Mycobacterium tuberculosis-stimulated whole blood culture to detect host biosignatures for tuberculosis treatment response

Abstract

Host markers to monitor the response to tuberculosis (TB) therapy hold some promise. We evaluated the changes in concentration of Mycobacterium tuberculosis (M.tb)-induced soluble biomarkers during early treatment for predicting short- and long-term treatment outcomes. Whole blood samples from 30 cured and 12 relapsed TB patients from diagnosis, week 1, 2, and 4 of treatment were cultured in the presence of live M.tb for seven days and patients followed up for 24 weeks after the end of treatment. 57 markers were measured in unstimulated and antigen-stimulated culture supernatants using Luminex assays. Top performing multi-variable models at diagnosis using unstimulated values predicted outcome at 24 months after treatment completion with a sensitivity of 75.0% (95% CI, 42.8-94.5%) and specificity of 72.4% (95% CI, 52.8-87.3%) in leave-one-out cross validation. Month two treatment responder classification was correctly predicted with a sensitivity of 79.2% (95% CI, 57.8-92.9%) and specificity of 92.3% (95% CI, 64.0-99.8%). This study provides evidence of the early M.tb-specific treatment response in TB patients but shows that the observed unstimulated marker models are not outperformed by stimulated marker models. Performance of unstimulated predictive host marker signatures is promising and requires validation in larger studies.
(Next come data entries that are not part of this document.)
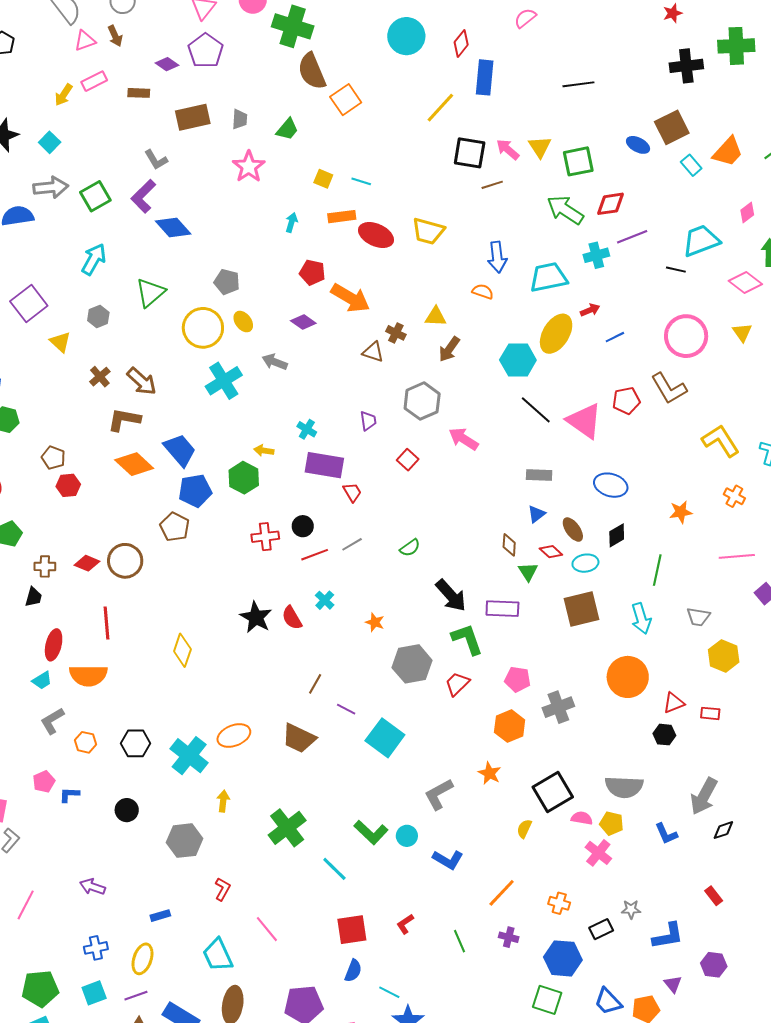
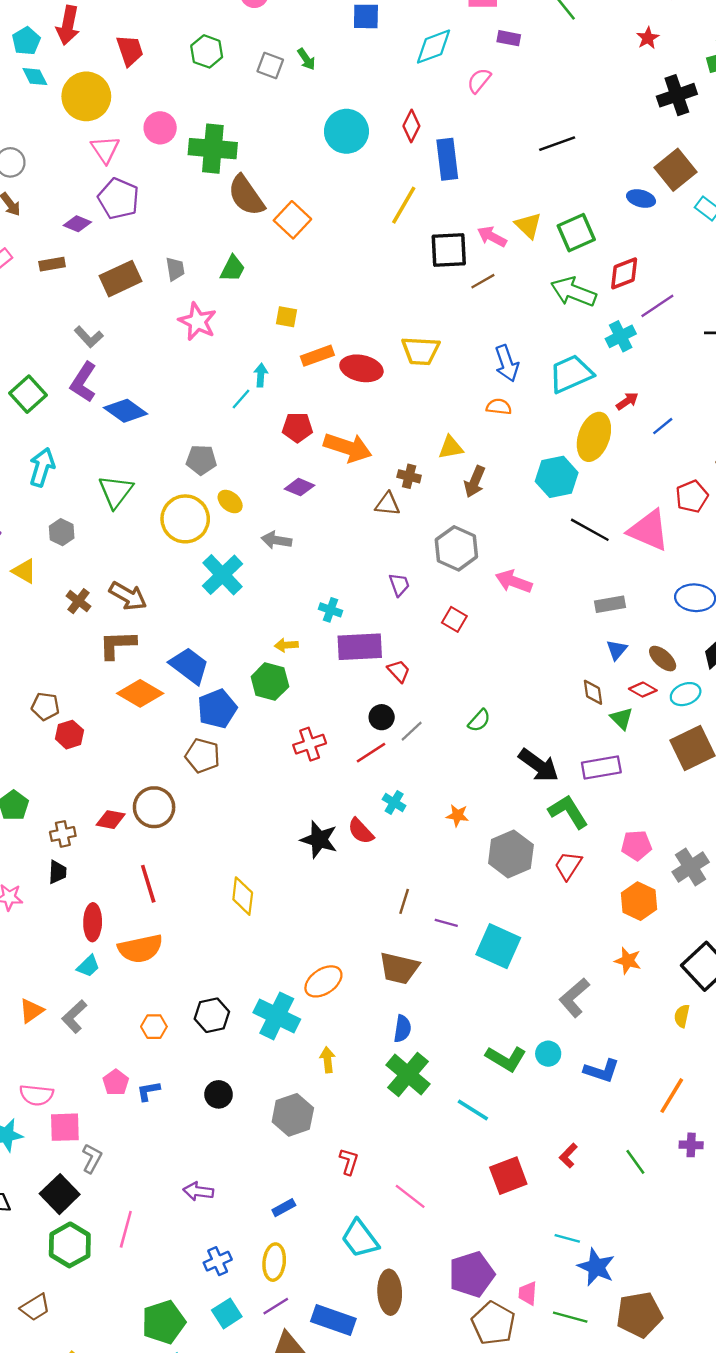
cyan line: (361, 181) -> (241, 399), moved, turned -54
black circle: (303, 526) -> (382, 717), moved
gray L-shape: (52, 721) -> (74, 1016), moved
blue semicircle: (353, 971) -> (402, 1029), moved

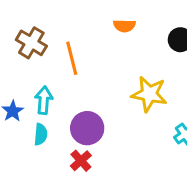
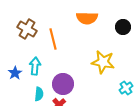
orange semicircle: (124, 26) -> (87, 18), size x1.5
cyan semicircle: (41, 134) -> (39, 94), moved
Keywords: Antigen-specific; Biomarkers; Relapse; Slow responders; Treatment response; Tuberculosis.

Figure 1.. Heatmaps of Least Squares (LS) mean values of host marker concentrations in unstimulated (Nil) and live M. tb stimulated (Ag minus unstimulated; Ag-Nil) 7-day whole blood culture assays, indicating A) three clusters observed in cured patients, and B) treatment response of cured and relapsed patients.
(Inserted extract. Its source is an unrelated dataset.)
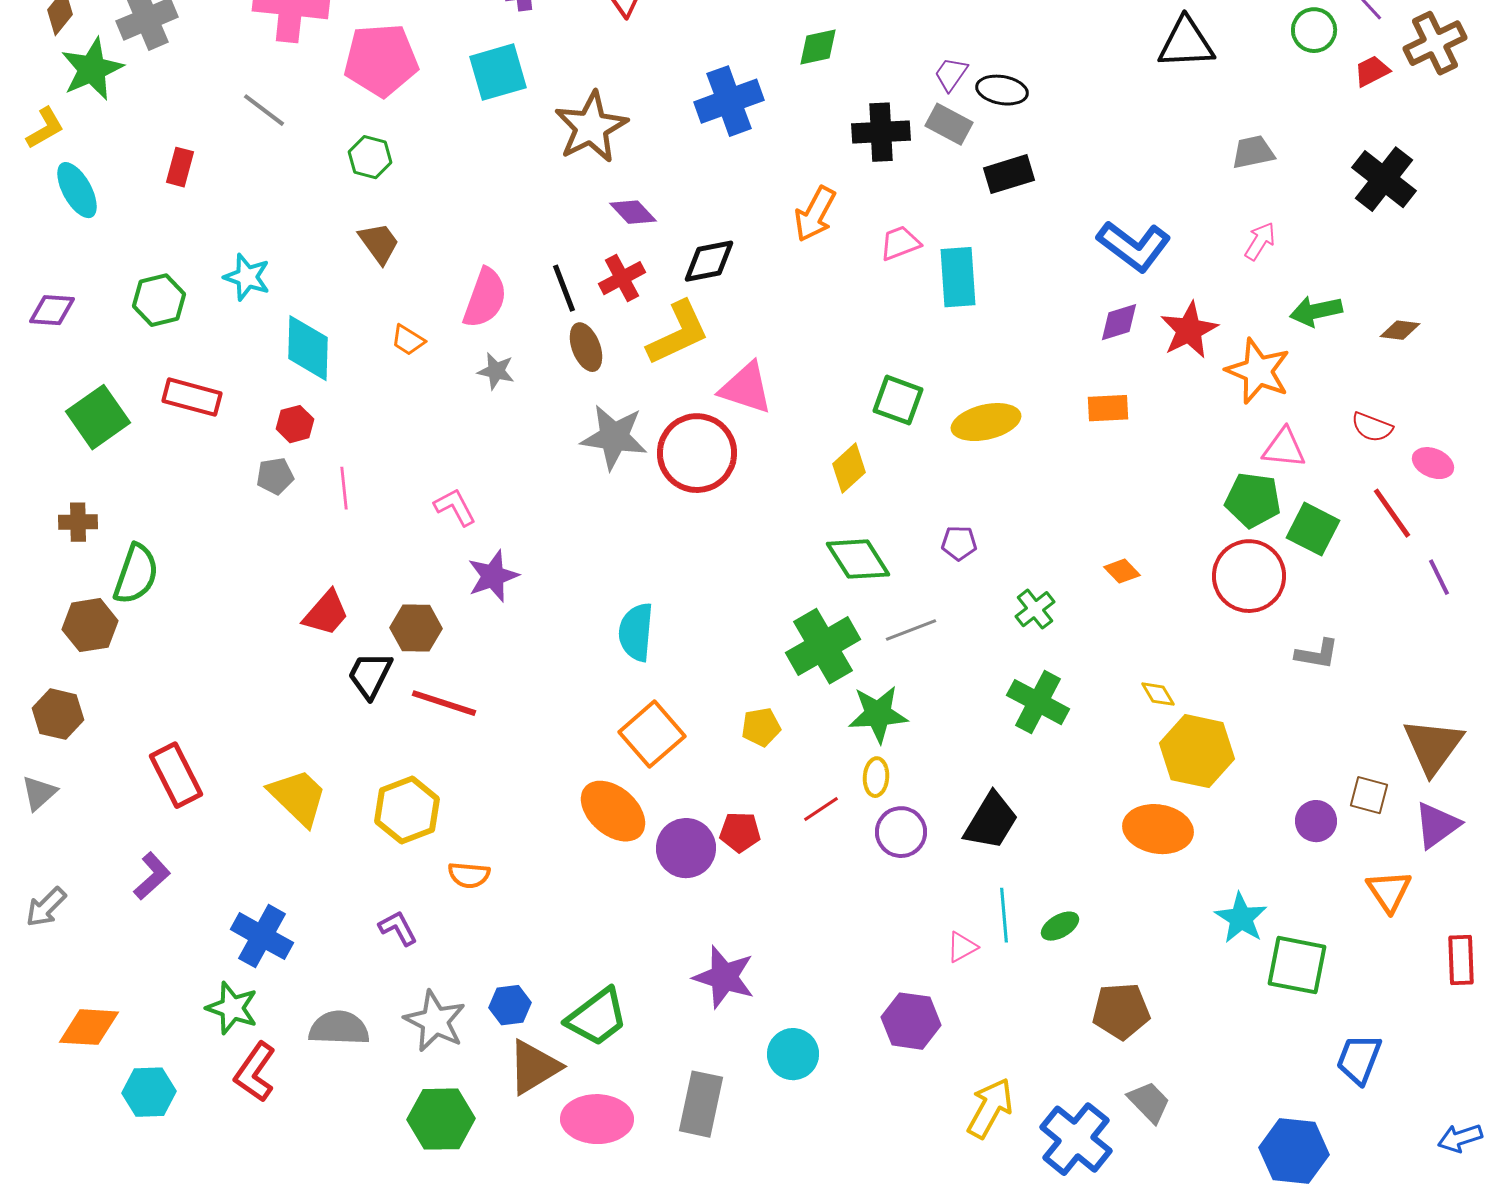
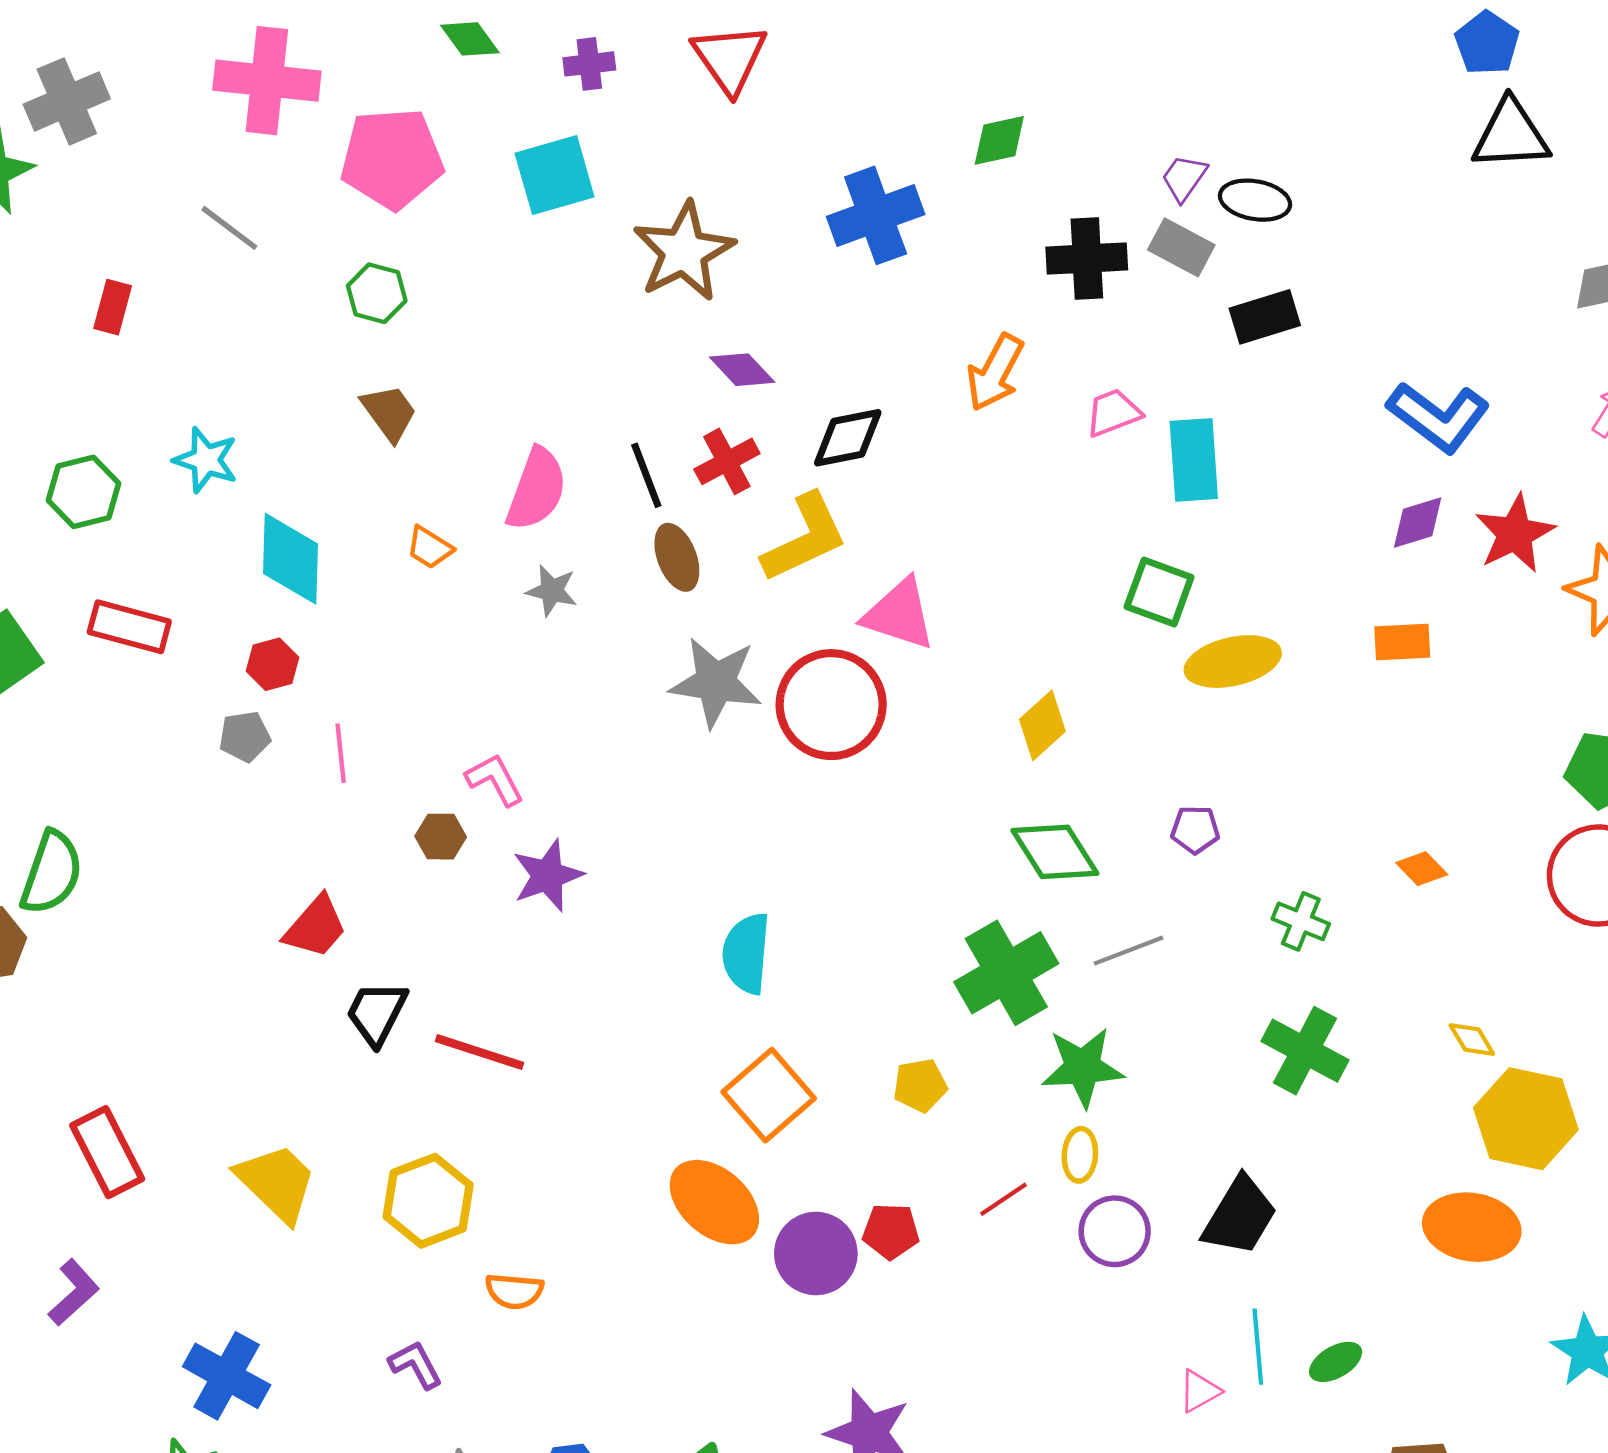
green square: (898, 400) -> (1159, 592), moved
green cross: (1035, 609) -> (1301, 921), turned -30
brown hexagon: (416, 628) -> (441, 837), moved, size x0.7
LS means were first log₁₀ transformed, and unsupervised hierarchical clustering was performed using average linkage as the clustering method and Pearson’s as the distance measuring method. Green indicates downregulation from the mean (black), and red indicates upregulation.

Figure 2.. Heatmap of LS mean values of host marker levels in unstimulated (Nil) and live M. tb stimulated (Ag minus unstimulated; Ag-Nil) 7-day whole blood culture assays, indicating treatment response patterns of fast and slow responders.

LS means were first log₁₀ transformed, and unsupervised hierarchical clustering was performed using average linkage as clustering method and Pearson’s as the distance measuring method. Green indicates downregulation from the mean (black), and red indicates upregulation.

Figure 3.. Multi-marker model prediction of treatment outcome.

A) Receiver operator characteristics curve for optimal four-marker model using unstimulated values (IL-10_Nil, sIL-2Rɑ_Nil, sTNFR1_Nil, and EGF_Nil), B) Frequency of markers in the top general discriminant analysis models using unstimulated values, C) Receiver operator characteristics curve for optimal five-marker model using stimulated values (GRO_Ag-Nil, IFN-α2_Ag-Nil, IL-1ra_Ag-Nil, MCP-3_Ag-Nil and MDC_Ag-Nil), and D) Frequency of markers in the top general discriminant analysis models using stimulated values.

Figure 4.. Multi-marker model prediction of responder classification.

A) Receiver operator characteristics curve for optimal five-marker model using unstimulated values (sgp130_Nil, SAP P_Nil, IFN-ɑ2_Nil, sIL-1R2_Nil and EGF_Nil), B) Frequency of markers in the top general discriminant analysis models using unstimulated values, C) Receiver operator characteristics curve for optimal four-marker model using stimulated values (EGF_Ag-Nil, MCP-3_Ag-Nil, MIP-1β_Ag-Nil, IFN-γ_Ag-Nil and CRP_Ag-Nil), and D) Frequency of markers in the top general discriminant analysis models using stimulated values.